- Pitcher
- Born: February 10, 1968 (age 58) Hanford, California, U.S.
- Batted: RightThrew: Right

MLB debut
- July 22, 1991, for the Houston Astros

Last MLB appearance
- October 1, 1995, for the Florida Marlins

MLB statistics
- Win–loss record: 17–28
- Earned run average: 5.30
- Strikeouts: 216
- Stats at Baseball Reference

Teams
- Houston Astros (1991–1992); Florida Marlins (1993–1995);

Medals
Men's baseball
Representing United States
World Junior Baseball Championship
| Bronze medal – third place | 1986 Windsor | Team |

= Ryan Bowen (baseball) =

American baseball player (born 1968)

Ryan Eugene Bowen (born February 10, 1968) is an American former professional baseball pitcher. Bowen pitched all or parts of five seasons in Major League Baseball (MLB) from 1991 to 1995 for the Houston Astros and Florida Marlins.

==Career==
Bowen was originally drafted by the Astros in the first round of the 1986 Major League Baseball draft.
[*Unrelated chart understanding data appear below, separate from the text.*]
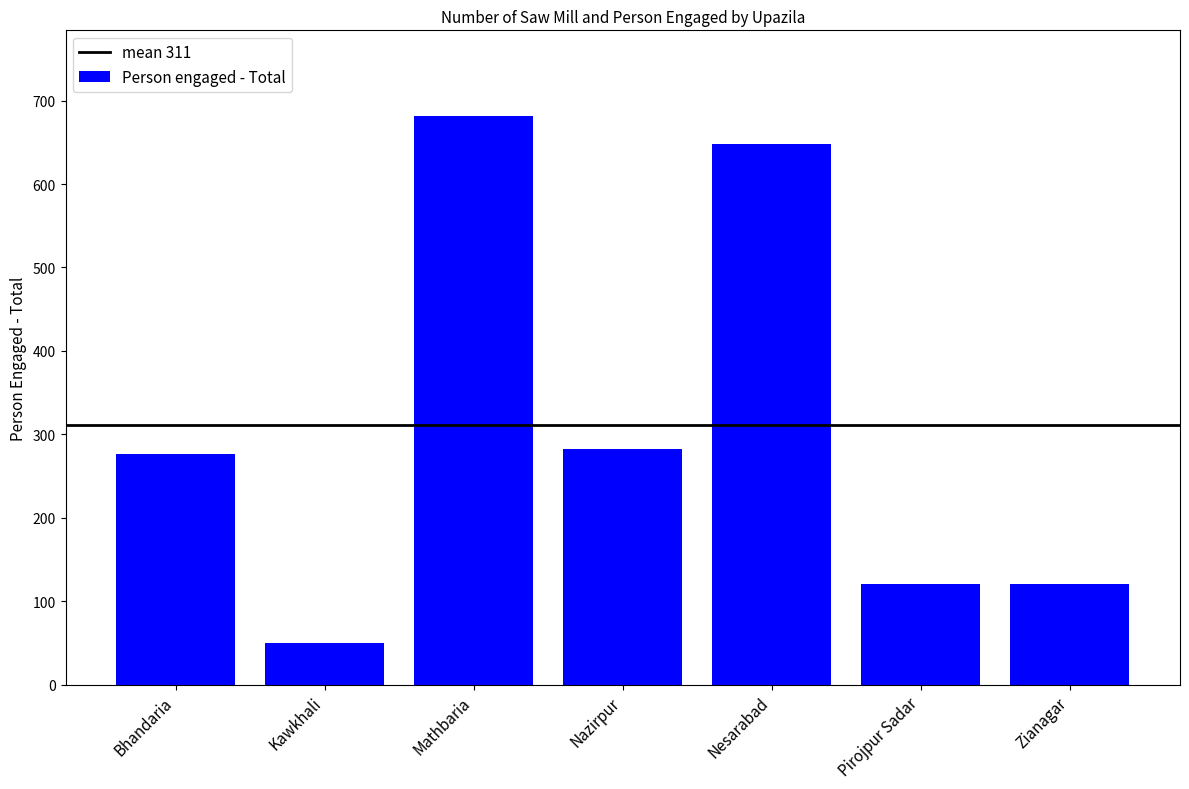

Which has a higher value, Kawkhali or Nazirpur?

Nazirpur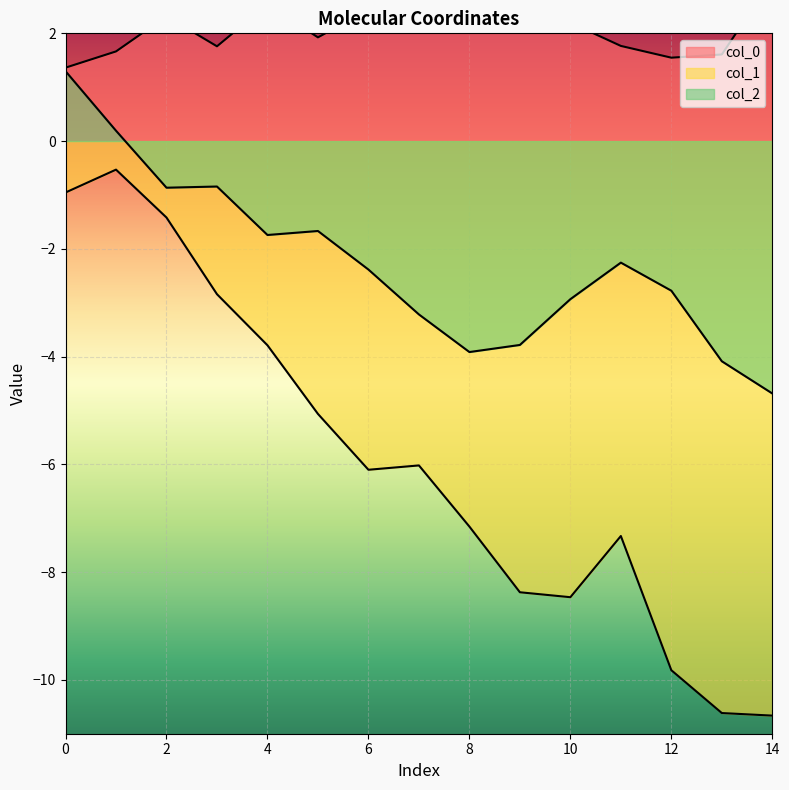

List the series in order of their overall mean, highest first.

col_0, col_2, col_1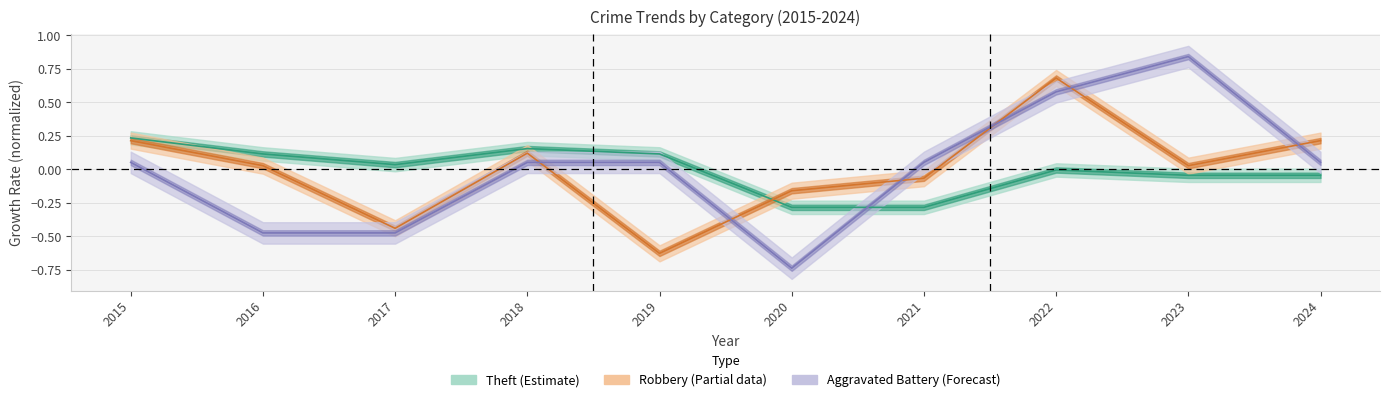

The value of Robbery at 2022 is 0.7. True or false?

True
He spent the next four seasons working his way up through their farm system before making his major league debut in 1991, no-hitting the Cardinals for five innings. After pitching parts of two seasons for the Astros, he was chosen in the 3rd round of the 1992 MLB Expansion Draft by the Florida Marlins, with whom he spent the next three seasons.

After two additional seasons in the minor leagues, Bowen played in Taiwan during the 1998 season before attempting a comeback in 1999 with the Sacramento Steelheads of the Western Baseball League. He retired after the 1999 season.